How Healthy Are Mushrooms?
Mushrooms are an essential food for health. I include them in my diet every day as they offer powerful nutritional benefits. Mushrooms offer tremendous powers to enhance our immune system function. They are a superfood; one of the most health-promoting foods on the planet. By including mushrooms among other nutrient-dense, plant-rich foods, you will make your diet extremely effective at helping to prevent chronic disease and promote your own health and longevity.
Breast Cancer Fighters
Recently, a number of antitumor agents have been identified in various mushrooms. Mushrooms contain specialized lectins, which bind to abnormal cells and cancer cells, labeling the cells for destruction by our immune system. Phytochemicals in mushrooms also enhance the activity of specialized cells that attack and destroy virus-infected and cancerous cells.
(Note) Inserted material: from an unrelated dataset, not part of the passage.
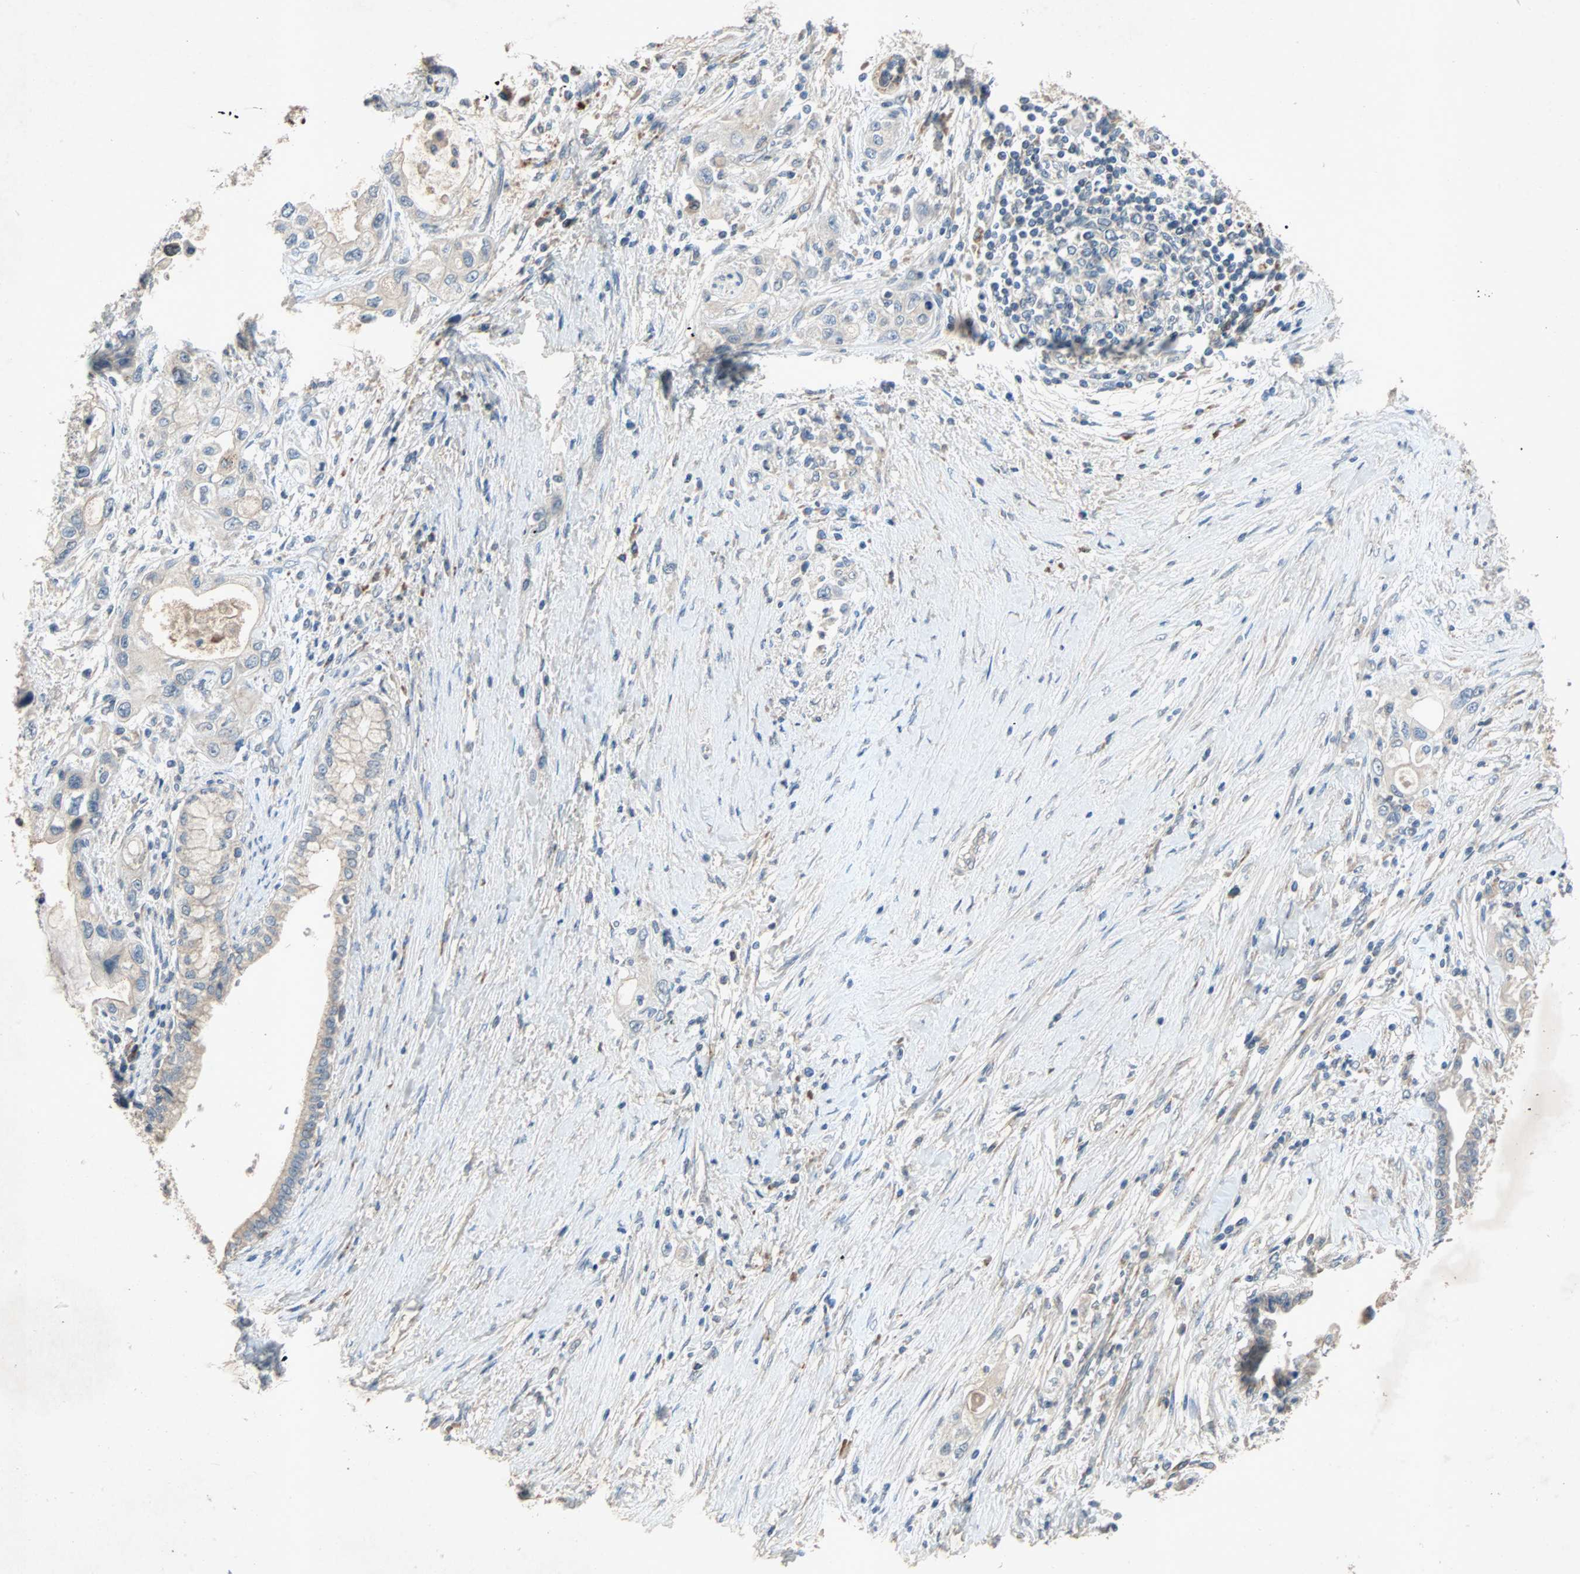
{"staining": {"intensity": "weak", "quantity": "25%-75%", "location": "cytoplasmic/membranous"}, "tissue": "pancreatic cancer", "cell_type": "Tumor cells", "image_type": "cancer", "snomed": [{"axis": "morphology", "description": "Adenocarcinoma, NOS"}, {"axis": "topography", "description": "Pancreas"}], "caption": "DAB (3,3'-diaminobenzidine) immunohistochemical staining of human pancreatic cancer (adenocarcinoma) displays weak cytoplasmic/membranous protein positivity in about 25%-75% of tumor cells.", "gene": "XYLT1", "patient": {"sex": "female", "age": 70}}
Mushrooms also contain estrogen-blockers called aromatase inhibitors. These inhibitors are attracted to breast tissue, and prevent the fatty tissue in the breast from producing estrogens that can stimulate breast cell growth and breast cancer. They also protect the sensitive tissues in the breast from being overly stimulated by estrogen, preventing cell proliferation that can lead to breast cancer. Even the most commonly eaten mushrooms, like white, cremini and Portobello, are rich in anti-aromatase activity. While it is true that cruciferous vegetables and tomatoes also contain aromatase inhibitors, the level in mushrooms is 67 percent higher than these other foods.
A True Weight-Loss Food
Even more, mushrooms have anti-obesity effects. Their chemical properties oppose insulin, which in turn helps lower blood sugar and interferes with fat deposition on the body. They also block enzymes that break down carbs into simple sugars. There was a study in which researchers gave people less meat, and more mushrooms, in place of meat. The subjects were followed for one year and researchers found that people were healthier, they lost a lot of weight, they had less diabetes, their blood pressure and cholesterol went down. All because they substituted some mushrooms in place of meat in their diet.
Mushrooms have so many benefits. Eating mushrooms offer elevated resistance to bowel infection and inflammation by increasing the diversity of healthy bacteria in the gut. This can foster protection against salmonella and Clostridium difficile bacteria. Mushrooms boost salivary and mucosal immunoglobulin A, which also may help impede infection. In other words, mushrooms are the safest way we can increase the digestive microflora and decrease harmful inflammation and eliminate pathogenic bacteria.
Variety is the Spice of Life
Eating a variety of different types of mushrooms is best. White, cremini, Portobello, oyster, shiitake, maitake, and reishi mushrooms all have anti-cancer properties. But individual types of mushrooms offer specific advantages. Some are anti-inflammatory, while others stimulate the immune system, prevent DNA damage, slow cancer cell growth, initiate programmed cancer cell death, and/or inhibit angiogenesis (the growth of blood vessels that feed cancer). Consuming mushrooms regularly can offer protection against breast, stomach and colorectal cancers. And combining mushrooms with onions, green and cruciferous vegetables, and beans creates delicious, yet powerfully protective meals.
Cook Your Mushrooms
Although mushrooms have a slew of health benefits, they are better eaten cooked. That’s because mushrooms from the Agaricus genus contain a mild carcinogen called argaritine which gasses off when heated. It is still not clear whether this compound poses a health risk, but it is better to play it safe until more is definitively known. Mushrooms from this family include the common white, brown, button, cremini, and Portobello varieties. While other types of mushrooms may not contain the compound agaritine, I recommend that all varieties be cooked to also reduce the risk of any potential contamination with microbes.